Your goal:
As you work through the listing, transcribe every line exactly as it reads.

Data records:
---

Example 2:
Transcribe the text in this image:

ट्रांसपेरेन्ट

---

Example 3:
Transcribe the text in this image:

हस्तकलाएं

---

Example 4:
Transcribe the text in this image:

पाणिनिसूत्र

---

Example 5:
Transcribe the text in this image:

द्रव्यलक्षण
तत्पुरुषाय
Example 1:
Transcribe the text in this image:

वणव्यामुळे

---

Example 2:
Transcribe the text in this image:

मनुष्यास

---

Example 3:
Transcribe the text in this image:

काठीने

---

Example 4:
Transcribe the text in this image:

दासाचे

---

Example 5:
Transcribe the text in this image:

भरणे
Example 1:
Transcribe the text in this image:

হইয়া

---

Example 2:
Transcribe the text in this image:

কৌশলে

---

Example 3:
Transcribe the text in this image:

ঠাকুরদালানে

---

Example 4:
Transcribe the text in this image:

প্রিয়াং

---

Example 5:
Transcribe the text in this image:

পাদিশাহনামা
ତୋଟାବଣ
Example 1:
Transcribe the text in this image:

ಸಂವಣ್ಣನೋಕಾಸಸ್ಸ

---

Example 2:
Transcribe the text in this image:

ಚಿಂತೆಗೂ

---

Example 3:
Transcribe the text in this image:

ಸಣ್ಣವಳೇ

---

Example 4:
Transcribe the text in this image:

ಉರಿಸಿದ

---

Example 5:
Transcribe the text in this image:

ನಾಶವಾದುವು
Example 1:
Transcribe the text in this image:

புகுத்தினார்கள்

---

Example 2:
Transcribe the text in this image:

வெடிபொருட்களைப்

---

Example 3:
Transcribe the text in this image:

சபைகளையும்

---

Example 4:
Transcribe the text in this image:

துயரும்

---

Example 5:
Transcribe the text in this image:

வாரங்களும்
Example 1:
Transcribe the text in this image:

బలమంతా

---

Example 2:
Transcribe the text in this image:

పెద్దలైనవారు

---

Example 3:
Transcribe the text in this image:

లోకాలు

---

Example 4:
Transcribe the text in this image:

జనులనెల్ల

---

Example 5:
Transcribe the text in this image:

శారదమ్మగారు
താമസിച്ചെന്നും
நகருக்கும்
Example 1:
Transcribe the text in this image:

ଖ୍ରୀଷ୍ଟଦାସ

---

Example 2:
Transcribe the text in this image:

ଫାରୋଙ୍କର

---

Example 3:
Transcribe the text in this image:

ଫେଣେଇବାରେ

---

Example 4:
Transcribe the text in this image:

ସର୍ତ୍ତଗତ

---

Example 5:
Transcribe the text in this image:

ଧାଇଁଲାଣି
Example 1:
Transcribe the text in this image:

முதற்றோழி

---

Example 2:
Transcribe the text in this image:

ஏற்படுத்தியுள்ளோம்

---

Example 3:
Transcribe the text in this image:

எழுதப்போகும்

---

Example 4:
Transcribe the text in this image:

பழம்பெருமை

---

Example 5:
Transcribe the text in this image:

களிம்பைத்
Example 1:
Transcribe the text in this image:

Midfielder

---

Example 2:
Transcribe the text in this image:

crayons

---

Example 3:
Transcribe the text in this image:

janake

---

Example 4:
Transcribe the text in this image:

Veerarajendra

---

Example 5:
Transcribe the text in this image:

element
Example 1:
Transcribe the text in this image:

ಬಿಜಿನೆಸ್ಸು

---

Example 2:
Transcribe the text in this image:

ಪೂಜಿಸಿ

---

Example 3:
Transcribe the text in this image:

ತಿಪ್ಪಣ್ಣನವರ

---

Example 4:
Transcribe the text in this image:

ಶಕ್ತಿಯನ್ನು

Solution to this task:
---

Example 2:
Transcribe the text in this image:

ट्रांसपेरेन्ट

---

Example 3:
Transcribe the text in this image:

हस्तकलाएं

---

Example 4:
Transcribe the text in this image:

पाणिनिसूत्र

---

Example 5:
Transcribe the text in this image:

द्रव्यलक्षण
तत्पुरुषाय
Example 1:
Transcribe the text in this image:

वणव्यामुळे

---

Example 2:
Transcribe the text in this image:

मनुष्यास

---

Example 3:
Transcribe the text in this image:

काठीने

---

Example 4:
Transcribe the text in this image:

दासाचे

---

Example 5:
Transcribe the text in this image:

भरणे
Example 1:
Transcribe the text in this image:

হইয়া

---

Example 2:
Transcribe the text in this image:

কৌশলে

---

Example 3:
Transcribe the text in this image:

ঠাকুরদালানে

---

Example 4:
Transcribe the text in this image:

প্রিয়াং

---

Example 5:
Transcribe the text in this image:

পাদিশাহনামা
ତୋଟାବଣ
Example 1:
Transcribe the text in this image:

ಸಂವಣ್ಣನೋಕಾಸಸ್ಸ

---

Example 2:
Transcribe the text in this image:

ಚಿಂತೆಗೂ

---

Example 3:
Transcribe the text in this image:

ಸಣ್ಣವಳೇ

---

Example 4:
Transcribe the text in this image:

ಉರಿಸಿದ

---

Example 5:
Transcribe the text in this image:

ನಾಶವಾದುವು
Example 1:
Transcribe the text in this image:

புகுத்தினார்கள்

---

Example 2:
Transcribe the text in this image:

வெடிபொருட்களைப்

---

Example 3:
Transcribe the text in this image:

சபைகளையும்

---

Example 4:
Transcribe the text in this image:

துயரும்

---

Example 5:
Transcribe the text in this image:

வாரங்களும்
Example 1:
Transcribe the text in this image:

బలమంతా

---

Example 2:
Transcribe the text in this image:

పెద్దలైనవారు

---

Example 3:
Transcribe the text in this image:

లోకాలు

---

Example 4:
Transcribe the text in this image:

జనులనెల్ల

---

Example 5:
Transcribe the text in this image:

శారదమ్మగారు
താമസിച്ചെന്നും
நகருக்கும்
Example 1:
Transcribe the text in this image:

ଖ୍ରୀଷ୍ଟଦାସ

---

Example 2:
Transcribe the text in this image:

ଫାରୋଙ୍କର

---

Example 3:
Transcribe the text in this image:

ଫେଣେଇବାରେ

---

Example 4:
Transcribe the text in this image:

ସର୍ତ୍ତଗତ

---

Example 5:
Transcribe the text in this image:

ଧାଇଁଲାଣି
Example 1:
Transcribe the text in this image:

முதற்றோழி

---

Example 2:
Transcribe the text in this image:

ஏற்படுத்தியுள்ளோம்

---

Example 3:
Transcribe the text in this image:

எழுதப்போகும்

---

Example 4:
Transcribe the text in this image:

பழம்பெருமை

---

Example 5:
Transcribe the text in this image:

களிம்பைத்
Example 1:
Transcribe the text in this image:

Midfielder

---

Example 2:
Transcribe the text in this image:

crayons

---

Example 3:
Transcribe the text in this image:

janake

---

Example 4:
Transcribe the text in this image:

Veerarajendra

---

Example 5:
Transcribe the text in this image:

element
Example 1:
Transcribe the text in this image:

ಬಿಜಿನೆಸ್ಸು

---

Example 2:
Transcribe the text in this image:

ಪೂಜಿಸಿ

---

Example 3:
Transcribe the text in this image:

ತಿಪ್ಪಣ್ಣನವರ

---

Example 4:
Transcribe the text in this image:

ಶಕ್ತಿಯನ್ನು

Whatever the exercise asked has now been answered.